(Saved entries)
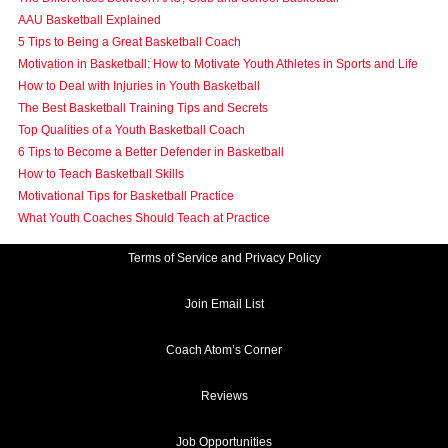
AAU Basketball Explained
5 Tips to Being a Great Basketball Coach
Motivation in Basketball: How to Motivate Youth Athletes in Sports and Life
How to Deal with Injuries in Youth Basketball
The Best Basketball Training Tips and Secrets
Top Qualities of a Youth Basketball Coach
6 Tips to Become a Better Defender in Basketball
How to Teach Basketball Skills
Motivational Tips for Basketball Practice
What Youth Coaches Should Teach at Practice
Terms of Service and Privacy Policy
Join Email List
Coach Atom’s Corner
Reviews
Job Opportunities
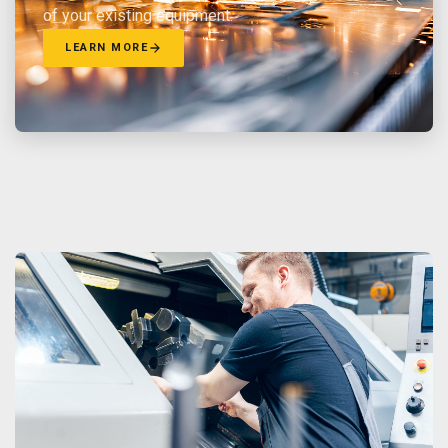
of your existing equipment.
LEARN MORE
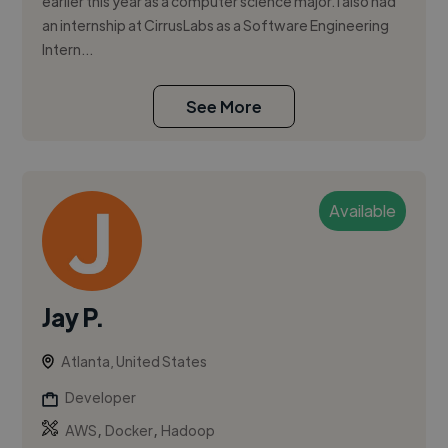
earlier this year as a computer science major. I also had
an internship at CirrusLabs as a Software Engineering
Intern...
See More
Available
Jay P.
Atlanta, United States
Developer
,
,
AWS
Docker
Hadoop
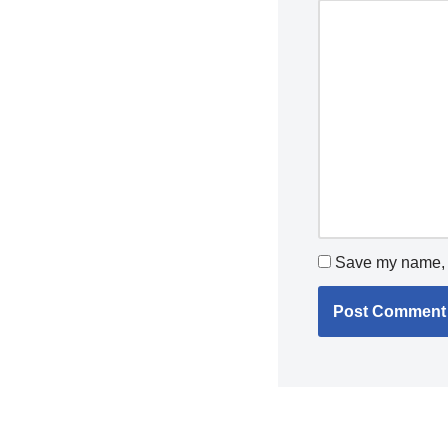
Save my name, e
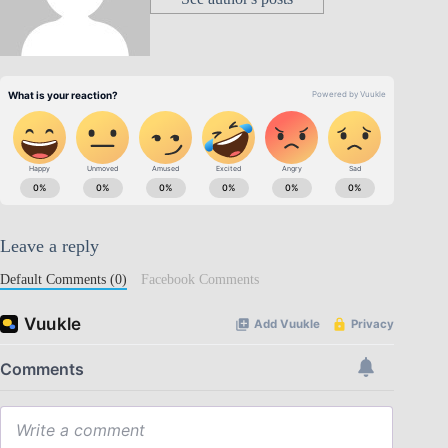
Leave a reply
Default Comments (0)
Facebook Comments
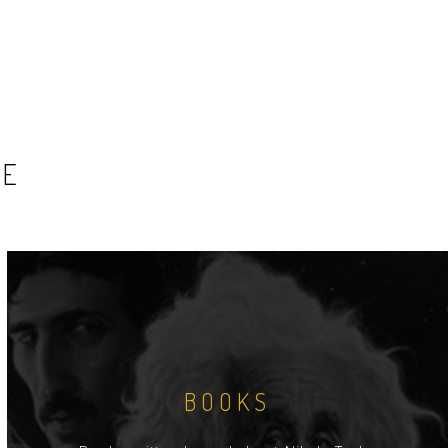
SE
BOOKS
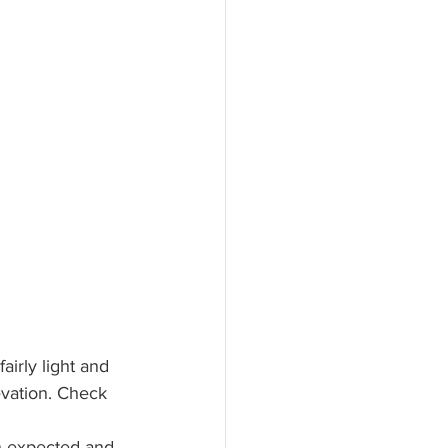
airly light and 
evation. Check 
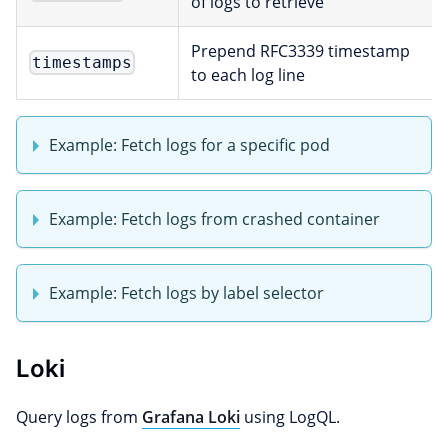
of logs to retrieve
Prepend RFC3339 timestamp
timestamps
to each log line
Example: Fetch logs for a specific pod
Example: Fetch logs from crashed container
Example: Fetch logs by label selector
Loki
Query logs from
Grafana Loki
using LogQL.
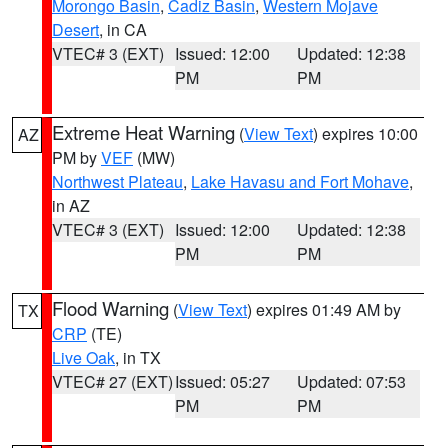
Morongo Basin
,
Cadiz Basin
,
Western Mojave
Desert
, in CA
VTEC# 3 (EXT)
Issued: 12:00
Updated: 12:38
PM
PM
Extreme Heat Warning
(
View Text
) expires 10:00
AZ
PM by
VEF
(MW)
Northwest Plateau
,
Lake Havasu and Fort Mohave
,
in AZ
VTEC# 3 (EXT)
Issued: 12:00
Updated: 12:38
PM
PM
Flood Warning
(
View Text
) expires 01:49 AM by
TX
CRP
(TE)
Live Oak
, in TX
VTEC# 27 (EXT)
Issued: 05:27
Updated: 07:53
PM
PM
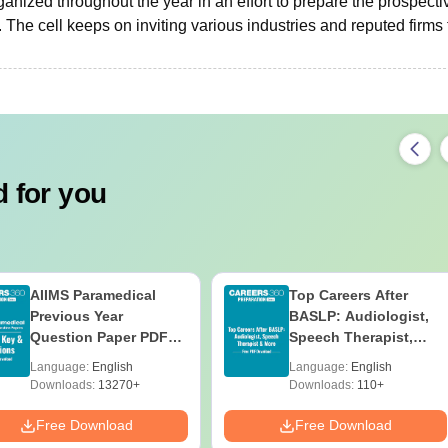
organized throughout the year in an effort to prepare the prospecti
The cell keeps on inviting various industries and reputed firms 
 for you
AIIMS Paramedical
Top Careers After
Previous Year
BASLP: Audiologist,
Question Paper PDF
Speech Therapist,
with Solutions - Free
Scope & Salary
Language:
English
Language:
English
Download
Downloads:
13270+
Downloads:
110+
Free Download
Free Download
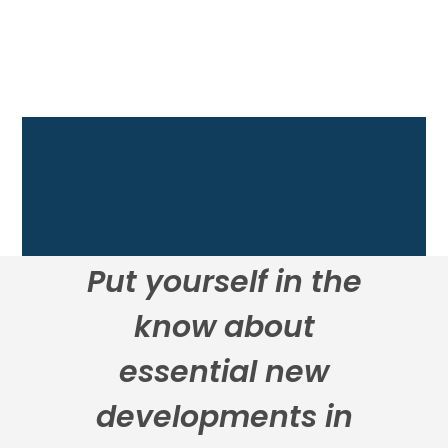
Put yourself in the
know about
essential new
developments in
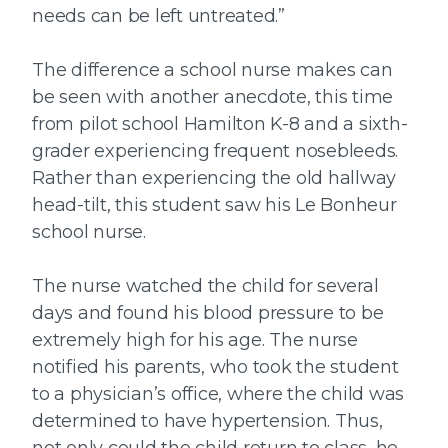
needs can be left untreated.”
The difference a school nurse makes can
be seen with another anecdote, this time
from pilot school Hamilton K-8 and a sixth-
grader experiencing frequent nosebleeds.
Rather than experiencing the old hallway
head-tilt, this student saw his Le Bonheur
school nurse.
The nurse watched the child for several
days and found his blood pressure to be
extremely high for his age. The nurse
notified his parents, who took the student
to a physician’s office, where the child was
determined to have hypertension. Thus,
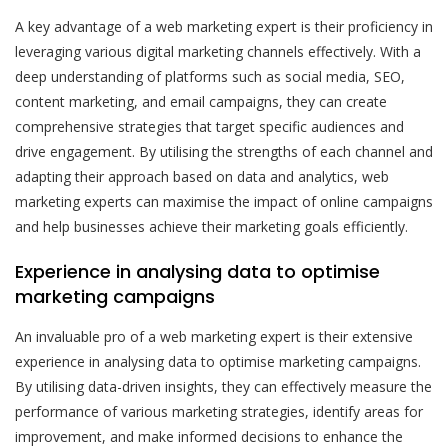
A key advantage of a web marketing expert is their proficiency in
leveraging various digital marketing channels effectively. With a
deep understanding of platforms such as social media, SEO,
content marketing, and email campaigns, they can create
comprehensive strategies that target specific audiences and
drive engagement. By utilising the strengths of each channel and
adapting their approach based on data and analytics, web
marketing experts can maximise the impact of online campaigns
and help businesses achieve their marketing goals efficiently.
Experience in analysing data to optimise
marketing campaigns
An invaluable pro of a web marketing expert is their extensive
experience in analysing data to optimise marketing campaigns.
By utilising data-driven insights, they can effectively measure the
performance of various marketing strategies, identify areas for
improvement, and make informed decisions to enhance the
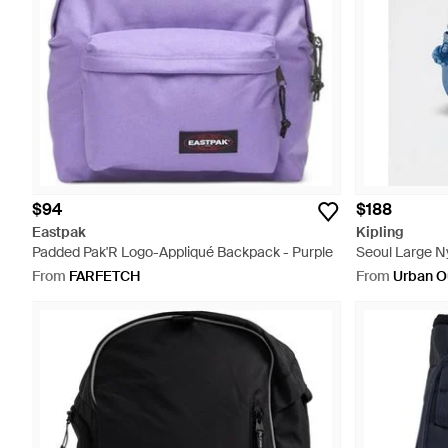
$94
$188
Eastpak
Kipling
Padded Pak'R Logo-Appliqué Backpack - Purple
Seoul Large N
From
FARFETCH
From
Urban Ou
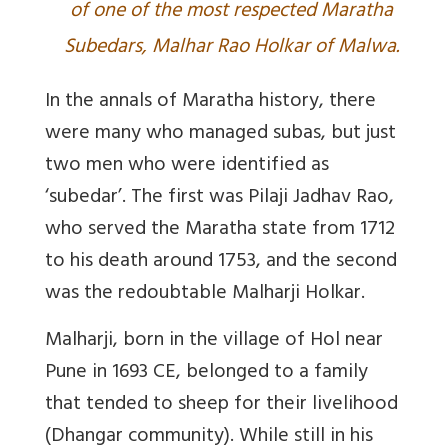
of one of the most respected Maratha
Subedars, Malhar Rao Holkar of Malwa.
In the annals of Maratha history, there
were many who managed subas, but just
two men who were identified as
‘subedar’. The first was Pilaji Jadhav Rao,
who served the Maratha state from 1712
to his death around 1753, and the second
was the redoubtable Malharji Holkar.
Malharji, born in the village of Hol near
Pune in 1693 CE, belonged to a family
that tended to sheep for their livelihood
(Dhangar community). While still in his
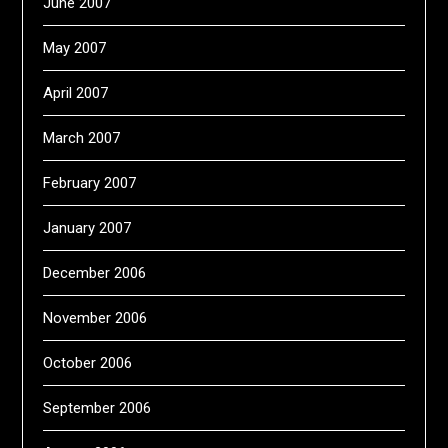
June 2007
May 2007
April 2007
March 2007
February 2007
January 2007
December 2006
November 2006
October 2006
September 2006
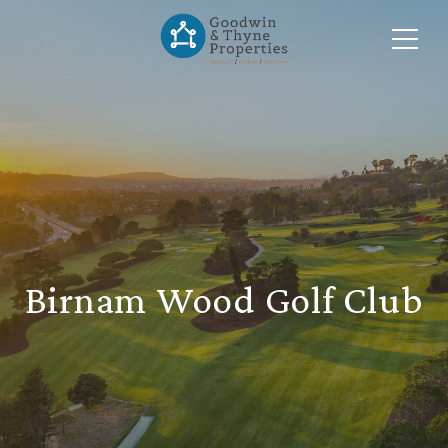
Birnam Wood Golf Club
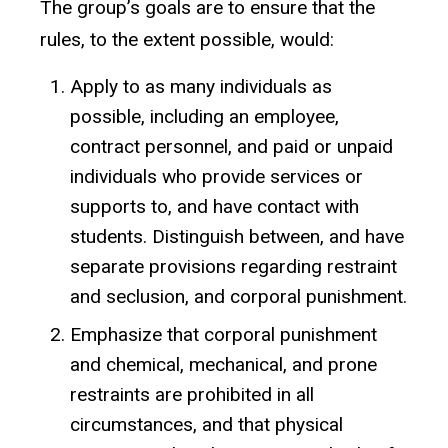
The group’s goals are to ensure that the
rules, to the extent possible, would:
Apply to as many individuals as
possible, including an employee,
contract personnel, and paid or unpaid
individuals who provide services or
supports to, and have contact with
students. Distinguish between, and have
separate provisions regarding restraint
and seclusion, and corporal punishment.
Emphasize that corporal punishment
and chemical, mechanical, and prone
restraints are prohibited in all
circumstances, and that physical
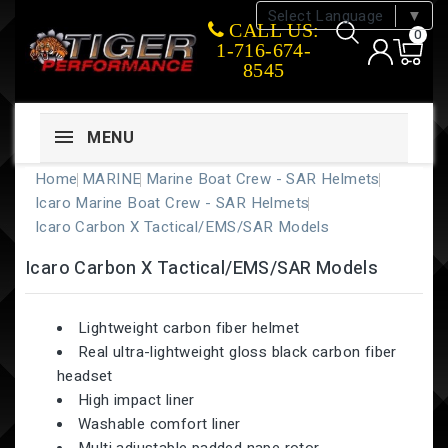
Select Language
▼
CALL US:
0
1-716-674-
8545
MENU
Home
MARINE
Marine Boat Crew - SAR Helmets
Icaro Marine Boat Crew - SAR Helmets
Icaro Carbon X Tactical/EMS/SAR Models
Icaro Carbon X Tactical/EMS/SAR Models
Lightweight carbon fiber helmet
Real ultra-lightweight gloss black carbon fiber
headset
High impact liner
Washable comfort liner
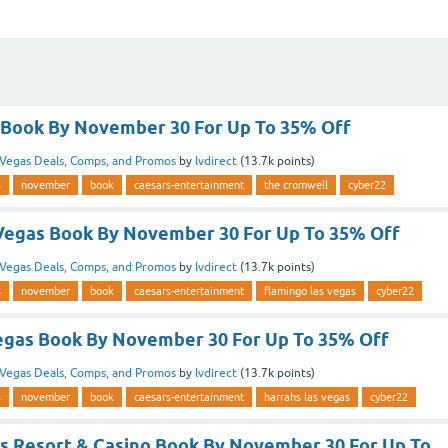
Book By November 30 For Up To 35% Off
Vegas Deals, Comps, and Promos
by
lvdirect
(
13.7k
points)
s
november
book
caesars-entertainment
the cromwell
cyber22
Vegas Book By November 30 For Up To 35% Off
Vegas Deals, Comps, and Promos
by
lvdirect
(
13.7k
points)
s
november
book
caesars-entertainment
flamingo las vegas
cyber22
egas Book By November 30 For Up To 35% Off
Vegas Deals, Comps, and Promos
by
lvdirect
(
13.7k
points)
s
november
book
caesars-entertainment
harrahs las vegas
cyber22
as Resort & Casino Book By November 30 For Up To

- [JOB ITEM] Where a line in the records above contains the string "punishment", return that line.

- [RESPONSE FOR THIS EXERCISE]
and seclusion, and corporal punishment.
Emphasize that corporal punishment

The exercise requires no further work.